When it comes to your accountant, ideally you have someone willing to pull out all the stops to lower your taxes. But building this type of dedicated accountant-client relationship doesn’t happen by chance.
If you’re like most business owners, you might not speak with your accountant until the middle of tax season. This won’t get you to star-client level. With a little effort, though, you can keep your tax adviser happy and motivated to do more for your company.
Keep Your Paperwork Organized
If you want to depress your accountant, give them a messy box of receipts a week before your return is due. When your records are disorganized, it will take your accountant longer to prepare your return, so they may charge more and you could miss your filing deadline. You’re also making it harder for them to find all your possible tax write-offs.
Spend time during the year organizing your books and expenses so the tax season goes more smoothly. Technology can help. For example, you could track receipts using an app like Expensify, which automatically organizes expenses by category.
Be Honest and Upfront
Your accountant is not there to judge you. If you’ve made tax mistakes in the past, don’t hide them because you’re embarrassed. Let’s say you didn’t properly pay some employees for their overtime because you didn’t understand the rules.
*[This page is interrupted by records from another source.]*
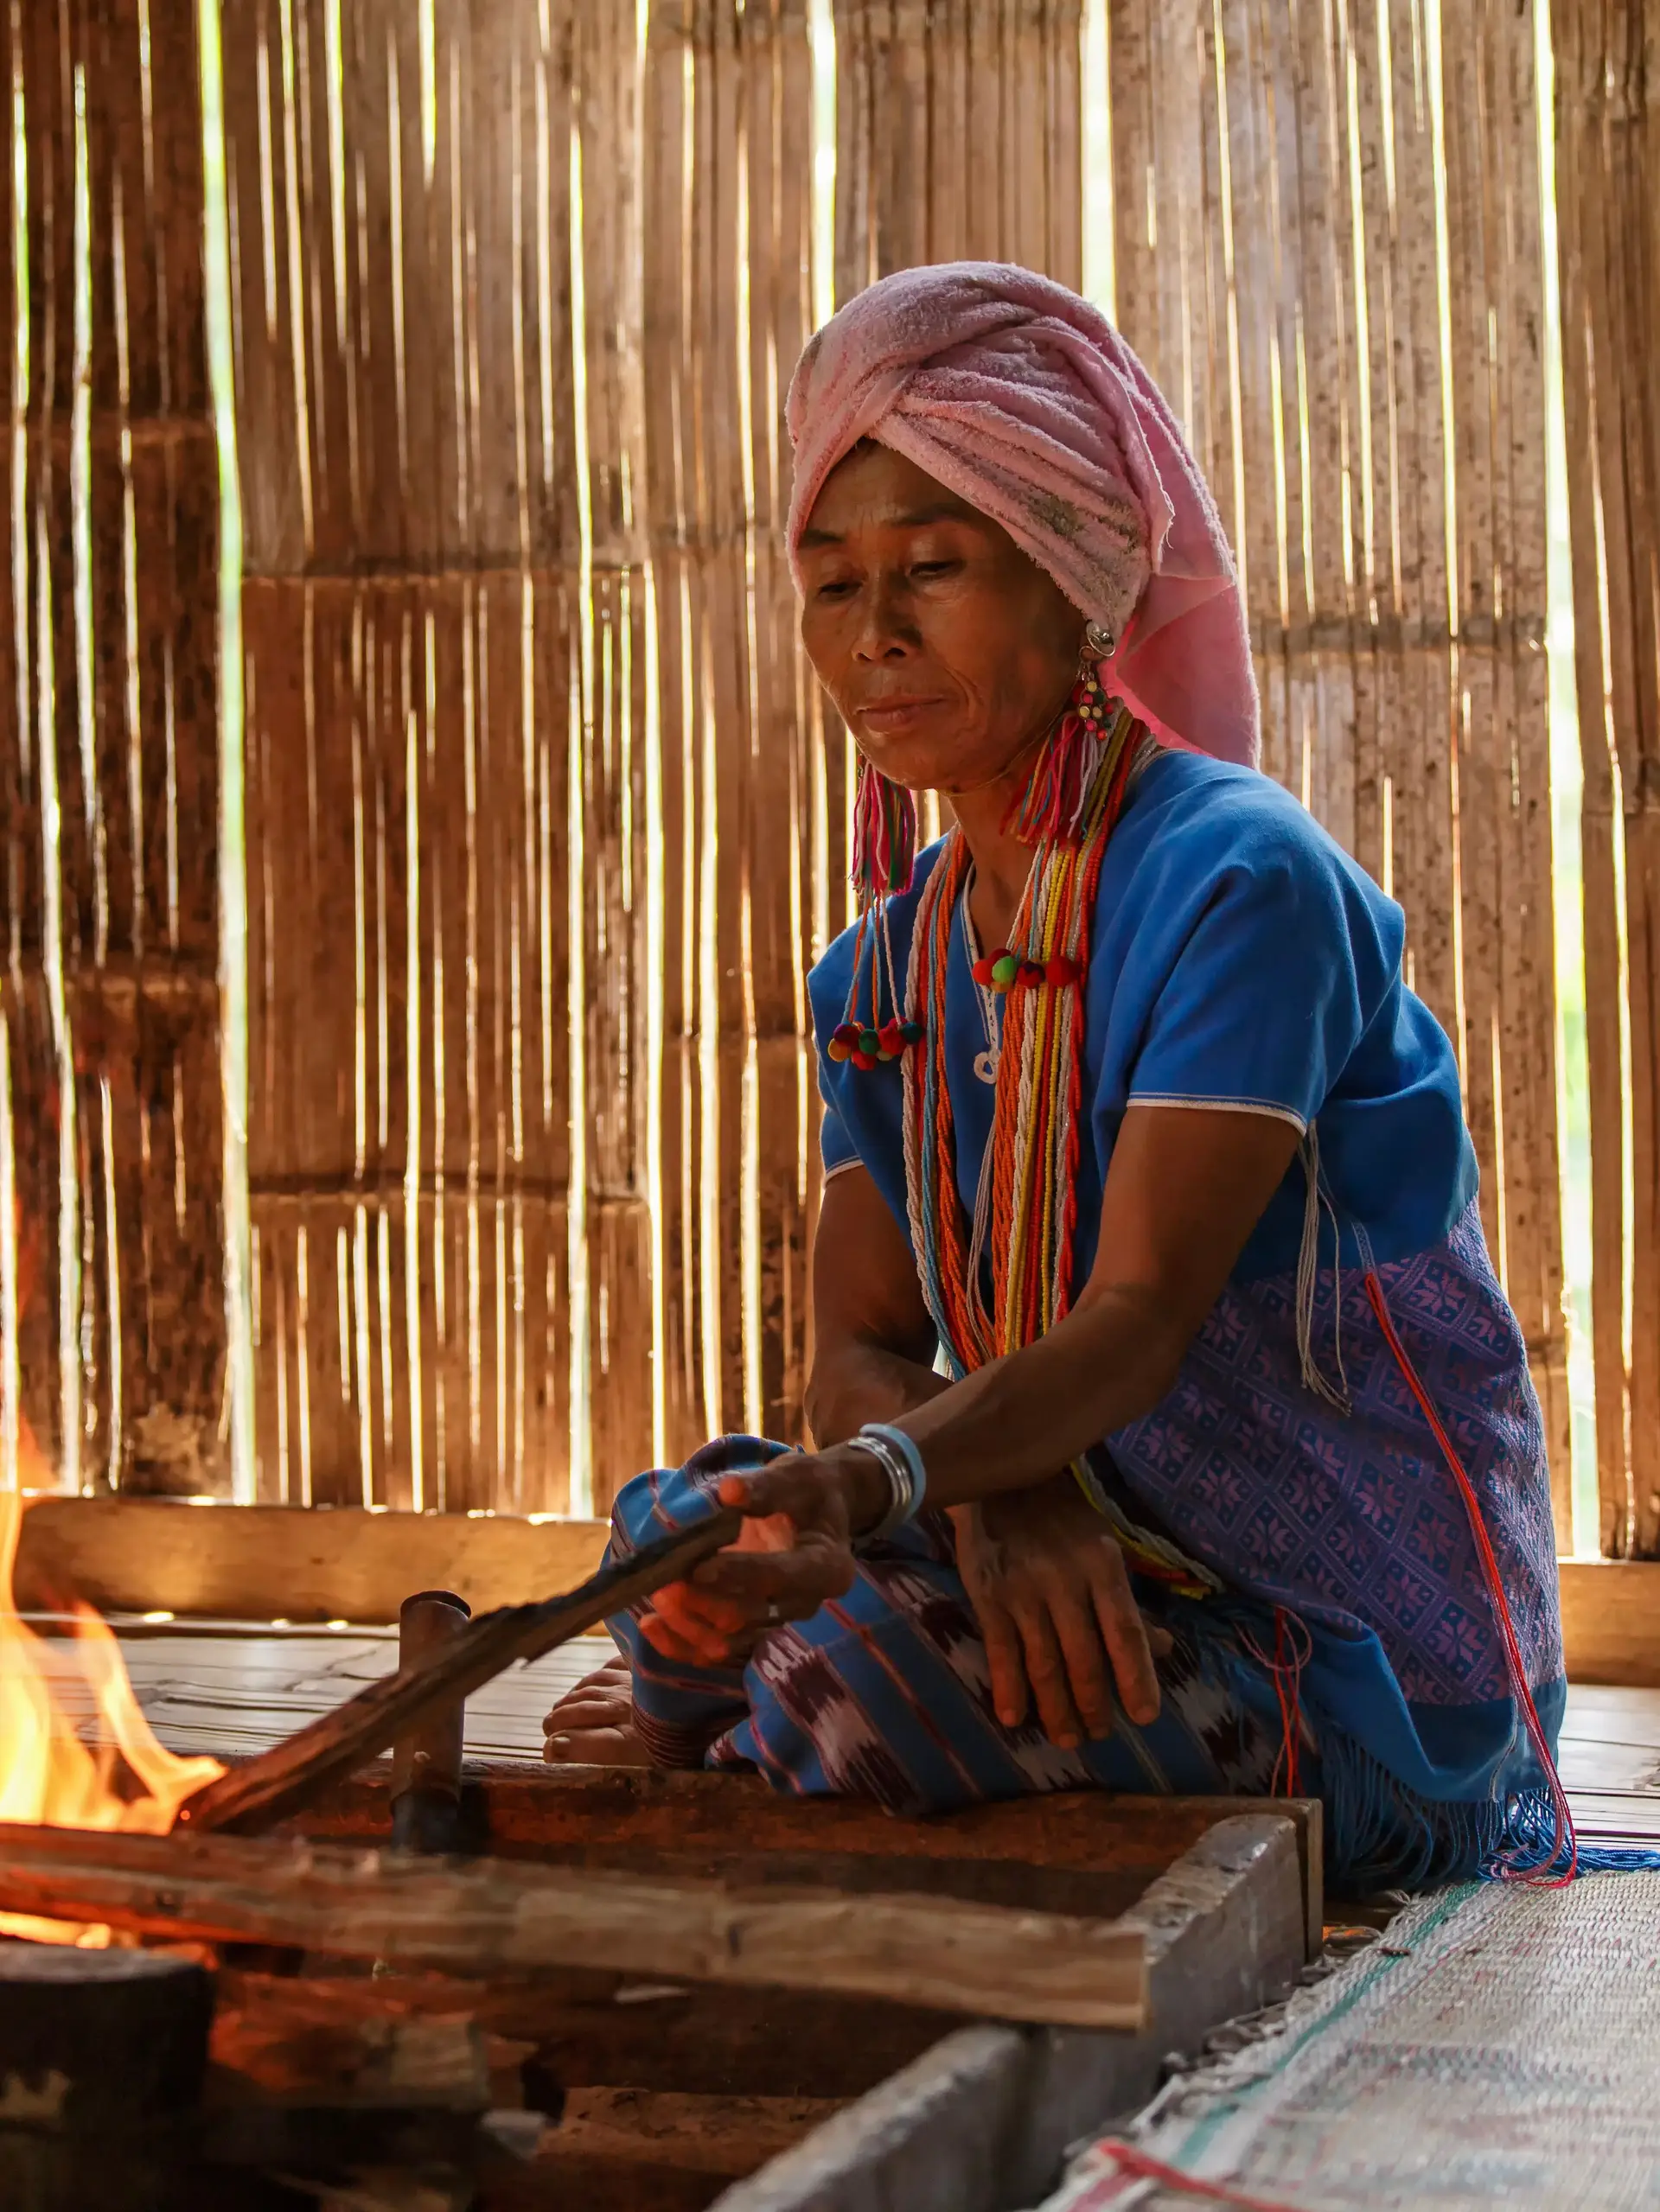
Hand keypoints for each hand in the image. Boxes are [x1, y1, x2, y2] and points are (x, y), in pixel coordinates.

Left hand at [636, 1447, 887, 1668]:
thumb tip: (729, 1491)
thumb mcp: (798, 1477)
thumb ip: (767, 1487)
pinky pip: (715, 1649)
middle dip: (705, 1602)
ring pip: (730, 1641)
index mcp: (826, 1567)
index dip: (741, 1574)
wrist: (817, 1512)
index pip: (783, 1577)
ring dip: (689, 1624)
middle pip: (752, 1616)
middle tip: (666, 1582)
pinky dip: (681, 1643)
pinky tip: (650, 1625)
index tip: (700, 1567)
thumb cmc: (809, 1491)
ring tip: (657, 1597)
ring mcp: (777, 1620)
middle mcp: (804, 1603)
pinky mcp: (753, 1629)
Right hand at [952, 1475, 1170, 1747]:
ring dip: (1056, 1708)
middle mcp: (1065, 1580)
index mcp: (1102, 1564)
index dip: (1137, 1677)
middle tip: (1099, 1734)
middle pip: (1084, 1657)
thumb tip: (1164, 1649)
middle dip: (1093, 1704)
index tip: (1145, 1716)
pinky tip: (1015, 1718)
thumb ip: (1127, 1601)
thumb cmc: (1061, 1517)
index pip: (1125, 1632)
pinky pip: (1001, 1652)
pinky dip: (1009, 1688)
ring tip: (1067, 1738)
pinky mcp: (988, 1596)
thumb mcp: (1103, 1547)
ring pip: (1044, 1663)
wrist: (998, 1480)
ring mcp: (1024, 1590)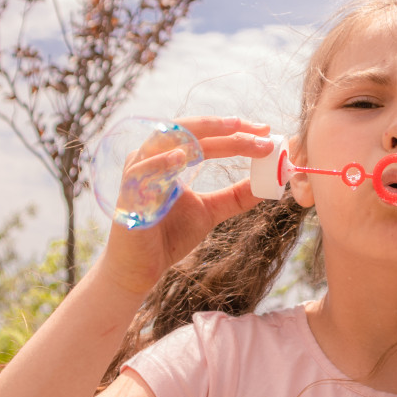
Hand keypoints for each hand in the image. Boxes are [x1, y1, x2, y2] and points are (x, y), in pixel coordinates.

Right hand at [95, 116, 273, 295]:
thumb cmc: (169, 236)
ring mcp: (139, 173)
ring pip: (168, 142)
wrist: (140, 269)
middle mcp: (152, 158)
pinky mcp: (128, 193)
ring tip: (233, 131)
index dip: (235, 130)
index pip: (204, 135)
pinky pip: (142, 171)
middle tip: (258, 130)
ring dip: (202, 136)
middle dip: (225, 128)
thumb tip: (268, 183)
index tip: (265, 130)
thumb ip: (235, 196)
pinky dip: (162, 162)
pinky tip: (182, 158)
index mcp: (170, 158)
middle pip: (189, 130)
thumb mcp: (210, 211)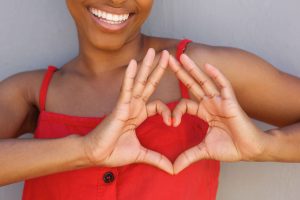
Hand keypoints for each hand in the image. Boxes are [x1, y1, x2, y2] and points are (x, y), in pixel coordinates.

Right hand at [83, 49, 172, 173]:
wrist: (98, 155)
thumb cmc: (114, 151)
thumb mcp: (142, 154)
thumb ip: (157, 159)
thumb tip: (173, 170)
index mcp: (139, 114)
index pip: (159, 104)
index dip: (169, 111)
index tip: (173, 123)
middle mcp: (134, 105)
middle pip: (149, 83)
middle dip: (157, 69)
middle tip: (166, 54)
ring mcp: (126, 104)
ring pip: (139, 81)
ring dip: (146, 66)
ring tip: (152, 51)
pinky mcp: (119, 107)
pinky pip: (126, 88)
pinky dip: (130, 76)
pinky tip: (134, 63)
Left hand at [169, 54, 266, 173]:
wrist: (249, 150)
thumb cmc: (230, 148)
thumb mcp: (203, 151)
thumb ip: (187, 156)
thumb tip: (172, 169)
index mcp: (203, 111)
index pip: (185, 104)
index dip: (176, 111)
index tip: (171, 122)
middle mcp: (210, 103)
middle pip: (191, 84)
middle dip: (179, 73)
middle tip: (167, 60)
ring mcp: (220, 100)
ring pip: (204, 81)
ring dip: (193, 69)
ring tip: (181, 56)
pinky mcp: (231, 101)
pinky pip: (223, 85)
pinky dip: (216, 75)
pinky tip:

This is a common problem, as roughly one out of three employers has faced an overtime dispute or prosecution, according to Intuit.
If you don’t tell your accountant about the problem and then the IRS or Department of Labor finds out, you’ll leave your accountant scrambling to fix things. Not to mention, your business will face more serious trouble and fines.
Instead, let your accountant know so they can handle the problem. They can amend your past returns, catch you up on missed payments, and work through government forgiveness programs to spare your business future headaches.
Explain Your Long-Term Goals
You might know where you’d like to take your business in the next five years, but does your accountant? Rather than only discussing your tax needs for this year, ask for a meeting to discuss your long-term goals as well, whether it’s launching a new location, hiring more staff or taking out a loan to buy new equipment.
This way, they can proactively start figuring out the tax needs for your future goals. At the same time, this discussion shows that you understand the importance of accounting for small business owners and that you’re looking to develop a long-term accountant-client relationship, rather than a one-time return before you jump to another tax advisor.
Stay In Touch Outside of Tax Season
The typical accountant is busiest from January through mid-April, peak tax season. This is not a good time for a relaxed, “get to know you” meeting. But if you call up your accountant one morning in July, that’s when they might be able to schedule a leisurely coffee just to talk.
They’ll appreciate the chance to get to know you as a person, rather than just numbers on a page. The off-season is also a good time to discuss your long-term goals and strategic needs, like going over your financial projections to see how you can free up more cash flow.
Find Opportunities to Help
If you’re pleased with your accountant’s work, don’t keep it a secret. Give them a call and tell them how happy you are, especially given the importance of accounting for small business success. You could also offer them a testimonial to help with their marketing. Even better, if you ever find an opportunity to refer a new client to them, they’ll be ecstatic.
Not only will a referral turbocharge your standing in their eyes, chances are they’ll return the favor and look for ways to grow your company as well. It never hurts to be on the good side of a professional working with many other local business owners.
By making these small investments in the accountant-client relationship, you’ll make sure they go the extra mile for your business.